## SELECTED EXCERPT
******************************
Hasidic Jews Flock To Grave Of Leader Celebration In Ukraine Town Grows Since Fall Of Communism

Roma Ihnatowycz Associated Press

As many as 6,000 Hasidic Jews from around the world flocked to the small Ukrainian town of Uman to celebrate the beginning of the Jewish New Year Sunday at the grave of their spiritual leader.

“He promised all his people he would help them spiritually at the Jewish New Year, that he would be here,” explained Moishe, an Israeli who first started coming six years ago.

The 19th century grave is that of Rabbi Nachman, head of the Bratzlav dynasty of Hasidic Jews. During almost seventy years of Soviet rule, the grave on a tiny out-of-the-way street went almost unnoticed.

Today all that has changed.

A huge, haphazard structure with a corrugated roof and walls surrounds the grave, and the area is crowded with bearded Orthodox Jews praying, singing and dancing in the streets.

“Who would have ever imagined this?” said Halya Vynohredova, a 53-year-old woman living nearby.

Vynohredova, like many of her friends who had never seen Orthodox Jews before, spent much of the weekend sitting on her front lawn watching the ebullient men in black celebrate.
******************************
## GIVEN ENTRIES

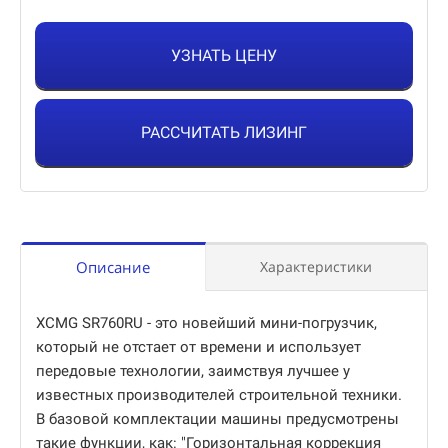
УЗНАТЬ ЦЕНУ
РАССЧИТАТЬ ЛИЗИНГ
Описание
Характеристики
XCMG SR760RU - это новейший мини-погрузчик,
который не отстает от времени и использует
передовые технологии, заимствуя лучшее у
известных производителей строительной техники.
В базовой комплектации машины предусмотрены
такие функции, как: "Горизонтальная коррекция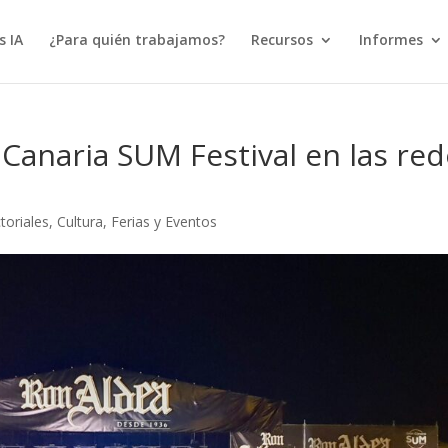
s IA
¿Para quién trabajamos?
Recursos
Informes
 Canaria SUM Festival en las re
toriales
,
Cultura
,
Ferias y Eventos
******************************
## DIRECTIONS FOR THIS TASK
In the news report on the Hasidic gathering in Uman, reproduce word for word the passage that begins at "The 19th century" and ends after "woman living nearby.".

## COMPLETED EXERCISE
The 19th century grave is that of Rabbi Nachman, head of the Bratzlav dynasty of Hasidic Jews. During almost seventy years of Soviet rule, the grave on a tiny out-of-the-way street went almost unnoticed.

Today all that has changed.

A huge, haphazard structure with a corrugated roof and walls surrounds the grave, and the area is crowded with bearded Orthodox Jews praying, singing and dancing in the streets.

“Who would have ever imagined this?” said Halya Vynohredova, a 53-year-old woman living nearby.